REQUIREMENT:
Transcribe each line below verbatim; pictures excluded.

────────────────────

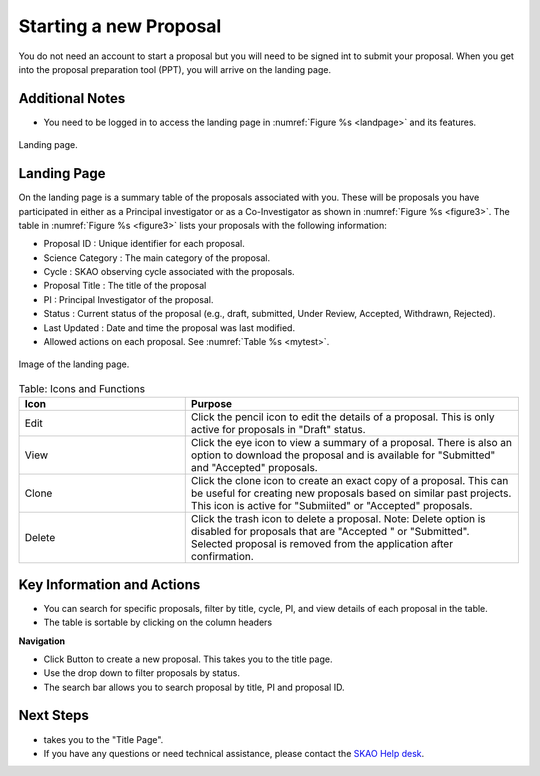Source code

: Starting a new Proposal
########################

You do not need an account to start a proposal but you will need to be signed int to submit your proposal. When you get into the proposal preparation tool (PPT), you will arrive on the landing page.


.. |ico4| image:: /images/landingPageIcons.png
   :width: 20%
   :alt: Landing page icons

Additional Notes
================

- You need to be logged in to access the landing page in :numref:`Figure %s <landpage>`  and its features.


.. _landpage:

.. figure:: /images/landingPage.png
   :width: 90%
   :align: center
   :alt: Image of the Landing page.

   Landing page.


Landing Page
============
On the landing page is a summary table of the proposals associated with you. These will be proposals you have participated in either as a Principal
investigator or as a Co-Investigator as shown in  :numref:`Figure %s <figure3>`. The table in :numref:`Figure %s <figure3>` lists your proposals with the following information:

- Proposal ID : Unique identifier for each proposal.
- Science Category : The main category of the proposal. 
- Cycle : SKAO observing cycle associated with the proposals.
- Proposal Title : The title of the proposal
- PI : Principal Investigator of the proposal.
- Status : Current status of the proposal (e.g., draft, submitted, Under Review, Accepted, Withdrawn, Rejected). 
- Last Updated : Date and time the proposal was last modified.
- Allowed actions |ico4| on each proposal. See  :numref:`Table %s <mytest>`.


.. _figure3:

.. figure:: /images/landingPage.png
   :width: 100%
   :align: center
   :alt: Image of the landing page
   :class: with-border

   Image of the landing page.



.. _mytest:


.. list-table:: Table:  Icons and Functions
   :widths: 25 50
   :header-rows: 1

   * - Icon
     - Purpose
  
   * - Edit
     - Click the pencil icon to edit the details of a proposal. This is only active for proposals in "Draft" status.
   * - View
     - Click the eye icon to view a summary of a proposal.  There is also an option to download the proposal and is available for "Submitted" and "Accepted" proposals.
   * - Clone
     - Click the clone icon to create an exact copy of a proposal. This can be useful for creating new proposals based on similar past projects. This icon is active for "Submiited" or "Accepted" proposals.
   * - Delete
     - Click the trash icon to delete a proposal. Note: Delete option is disabled for proposals that are "Accepted " or "Submitted". Selected proposal is removed from the application after confirmation.



Key Information and Actions
===========================

- You can search for specific proposals, filter by title, cycle, PI, and view details of each proposal in the table.
- The table is sortable by clicking on the column headers


**Navigation**

.. |ico1| image:: /images/addProposalBtn.png
   :height: 4ex
   :alt: Add proposal button

.. |ico2| image:: /images/landingPageFilter.png
   :width: 20%
   :alt: Page filter

.. |ico3| image:: /images/landingPageSearch.png
   :width: 35%
   :alt: Page search filter

-  Click |ico1| Button to create a new proposal. This takes you to the title page.
-  Use the drop down |ico2| to filter proposals by status.
- The search bar |ico3|  allows you to search proposal by title, PI and proposal ID.





Next Steps
==========

- |ico1| takes you to the "Title Page".
- If you have any questions or need technical assistance, please contact the `SKAO Help desk <https://www.skao.int/en/contact-us/>`_.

────────────────────

THE COMPLETED TASK:
Source code

: Starting a new Proposal
########################

You do not need an account to start a proposal but you will need to be signed int to submit your proposal. When you get into the proposal preparation tool (PPT), you will arrive on the landing page.


.. |ico4| image:: /images/landingPageIcons.png
   :width: 20%
   :alt: Landing page icons

Additional Notes
================

- You need to be logged in to access the landing page in :numref:`Figure %s <landpage>`  and its features.


.. _landpage:

.. figure:: /images/landingPage.png
   :width: 90%
   :align: center
   :alt: Image of the Landing page.

   Landing page.


Landing Page
============
On the landing page is a summary table of the proposals associated with you. These will be proposals you have participated in either as a Principal
investigator or as a Co-Investigator as shown in  :numref:`Figure %s <figure3>`. The table in :numref:`Figure %s <figure3>` lists your proposals with the following information:

- Proposal ID : Unique identifier for each proposal.
- Science Category : The main category of the proposal. 
- Cycle : SKAO observing cycle associated with the proposals.
- Proposal Title : The title of the proposal
- PI : Principal Investigator of the proposal.
- Status : Current status of the proposal (e.g., draft, submitted, Under Review, Accepted, Withdrawn, Rejected). 
- Last Updated : Date and time the proposal was last modified.
- Allowed actions |ico4| on each proposal. See  :numref:`Table %s <mytest>`.


.. _figure3:

.. figure:: /images/landingPage.png
   :width: 100%
   :align: center
   :alt: Image of the landing page
   :class: with-border

   Image of the landing page.



.. _mytest:


.. list-table:: Table:  Icons and Functions
   :widths: 25 50
   :header-rows: 1

   * - Icon
     - Purpose
  
   * - Edit
     - Click the pencil icon to edit the details of a proposal. This is only active for proposals in "Draft" status.
   * - View
     - Click the eye icon to view a summary of a proposal.  There is also an option to download the proposal and is available for "Submitted" and "Accepted" proposals.
   * - Clone
     - Click the clone icon to create an exact copy of a proposal. This can be useful for creating new proposals based on similar past projects. This icon is active for "Submiited" or "Accepted" proposals.
   * - Delete
     - Click the trash icon to delete a proposal. Note: Delete option is disabled for proposals that are "Accepted " or "Submitted". Selected proposal is removed from the application after confirmation.



Key Information and Actions
===========================

- You can search for specific proposals, filter by title, cycle, PI, and view details of each proposal in the table.
- The table is sortable by clicking on the column headers


**Navigation**

.. |ico1| image:: /images/addProposalBtn.png
   :height: 4ex
   :alt: Add proposal button

.. |ico2| image:: /images/landingPageFilter.png
   :width: 20%
   :alt: Page filter

.. |ico3| image:: /images/landingPageSearch.png
   :width: 35%
   :alt: Page search filter

-  Click |ico1| Button to create a new proposal. This takes you to the title page.
-  Use the drop down |ico2| to filter proposals by status.
- The search bar |ico3|  allows you to search proposal by title, PI and proposal ID.





Next Steps
==========

- |ico1| takes you to the "Title Page".
- If you have any questions or need technical assistance, please contact the `SKAO Help desk <https://www.skao.int/en/contact-us/>`_.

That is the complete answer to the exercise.